How to Extract YouTube Comments in Python

Learn how you can monitor network traffic in the browser to write a Python script that extracts YouTube comments using requests library in Python.
  · 10 min read · Updated aug 2020 · Web Scraping


Being able to extract comments from the biggest video sharing website in the Internet is a handy tool, you can extract comments to perform tasks such as text classification, or you may want to extract comments of your YouTube videos to do certain tasks, the possibilities are endless.

In this tutorial, we will not only write a Python script to extract YouTube comments, but we will be experimenting with the network utility in browser's developer tools in order to capture the right comment request so that it can help us on writing the code.

Related: How to Extract YouTube Data in Python.
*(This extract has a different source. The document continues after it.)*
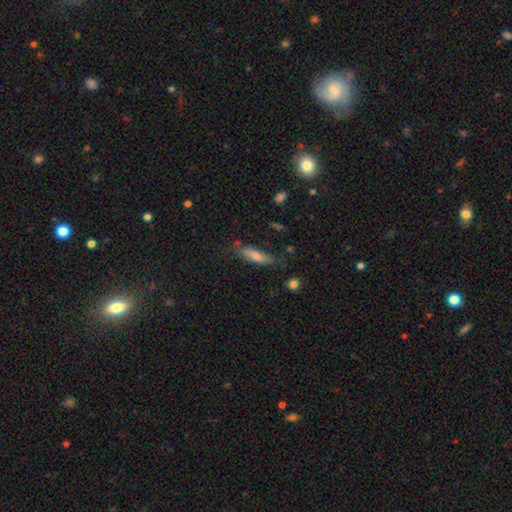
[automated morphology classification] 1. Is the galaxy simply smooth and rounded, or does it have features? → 70% smooth, 23% featured or disk, 7% star or artifact.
Before we get started, let's install the requirements:

pip3 install requests

Monitoring Network Traffic in the Browser

Now in order to follow along with me, go into any YouTube video of your choice with Chrome or any other browser and right click and choose Inspect Element and go to Network section:

Monitoring Network traffic in the browserNotice I wrote "comment" in the filter input field, this will help us filter out the unwanted HTTP requests such as images, style and Javascript files, etc.

Now go to the video page and scroll down until you see some comments loaded. If you go back to the network tool, you'll see something like this:

A new comment request detected

Great, we have successfully captured a comment request, if you click on it, you will see the actual request URL, method and the remote IP address:

Comment request general detailsThat's good so far, remember the goal here is to simulate this HTTP request in Python, but since this is a POST request, we gonna need further details, such as the POST body and URL parameters.

If we scroll down to the bottom in the same section (Headers), we will see the query string parameters and form data, like so:

Comment Request DetailsAwesome, so we need action_get_comments, pbj, ctoken, continuation, itct and session_token parameters. Notice action_get_comments and pbj parameters should have the value of 1, and ctoken and continuation have the same value. In the next section we will see how we can extract them from the YouTube video page source code using Python.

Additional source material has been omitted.